* [EXERCISE INPUTS]
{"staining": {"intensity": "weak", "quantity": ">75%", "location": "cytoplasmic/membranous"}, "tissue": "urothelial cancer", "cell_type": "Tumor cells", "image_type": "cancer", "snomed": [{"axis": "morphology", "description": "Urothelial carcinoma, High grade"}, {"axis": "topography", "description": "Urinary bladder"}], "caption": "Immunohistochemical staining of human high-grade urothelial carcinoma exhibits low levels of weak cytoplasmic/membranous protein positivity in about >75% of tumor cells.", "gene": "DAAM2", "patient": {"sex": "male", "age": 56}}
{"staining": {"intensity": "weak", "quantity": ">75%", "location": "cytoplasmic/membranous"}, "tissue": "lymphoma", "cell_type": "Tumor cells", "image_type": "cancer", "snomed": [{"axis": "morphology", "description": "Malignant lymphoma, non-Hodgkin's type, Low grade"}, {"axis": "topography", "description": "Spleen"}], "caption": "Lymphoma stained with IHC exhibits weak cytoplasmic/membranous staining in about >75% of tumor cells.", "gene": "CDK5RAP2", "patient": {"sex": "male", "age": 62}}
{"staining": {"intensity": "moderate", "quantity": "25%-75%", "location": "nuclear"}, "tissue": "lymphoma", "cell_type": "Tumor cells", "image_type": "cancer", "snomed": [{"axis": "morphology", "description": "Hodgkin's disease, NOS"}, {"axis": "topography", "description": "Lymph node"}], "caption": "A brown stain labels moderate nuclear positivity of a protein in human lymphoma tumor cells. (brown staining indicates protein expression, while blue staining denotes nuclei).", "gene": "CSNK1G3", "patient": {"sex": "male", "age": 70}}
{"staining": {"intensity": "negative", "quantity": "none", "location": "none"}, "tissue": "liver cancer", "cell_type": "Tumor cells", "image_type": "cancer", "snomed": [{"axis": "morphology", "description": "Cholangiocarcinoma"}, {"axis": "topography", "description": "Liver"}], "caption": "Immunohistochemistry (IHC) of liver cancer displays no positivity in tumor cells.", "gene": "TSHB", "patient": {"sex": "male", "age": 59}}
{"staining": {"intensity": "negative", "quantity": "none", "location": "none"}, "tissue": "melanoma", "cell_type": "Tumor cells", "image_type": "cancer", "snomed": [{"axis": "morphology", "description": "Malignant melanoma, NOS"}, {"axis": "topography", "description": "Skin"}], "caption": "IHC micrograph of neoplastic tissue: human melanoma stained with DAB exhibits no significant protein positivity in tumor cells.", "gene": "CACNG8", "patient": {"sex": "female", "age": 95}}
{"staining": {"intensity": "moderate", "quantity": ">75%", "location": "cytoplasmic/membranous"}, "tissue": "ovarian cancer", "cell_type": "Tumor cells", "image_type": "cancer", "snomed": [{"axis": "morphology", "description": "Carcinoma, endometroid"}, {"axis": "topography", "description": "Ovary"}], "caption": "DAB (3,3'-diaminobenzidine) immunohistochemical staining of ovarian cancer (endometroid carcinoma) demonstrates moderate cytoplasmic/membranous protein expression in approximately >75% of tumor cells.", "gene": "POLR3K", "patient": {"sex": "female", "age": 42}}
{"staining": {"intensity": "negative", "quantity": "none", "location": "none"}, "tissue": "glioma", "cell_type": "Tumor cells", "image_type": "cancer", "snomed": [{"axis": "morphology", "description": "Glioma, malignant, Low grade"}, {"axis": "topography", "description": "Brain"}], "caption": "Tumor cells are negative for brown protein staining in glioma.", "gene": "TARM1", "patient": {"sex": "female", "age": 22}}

* [WORK TO BE COMPLETED] The answer is a bare number: how many lines of the records contain the string "stained"?

* [ANSWER BOX] 2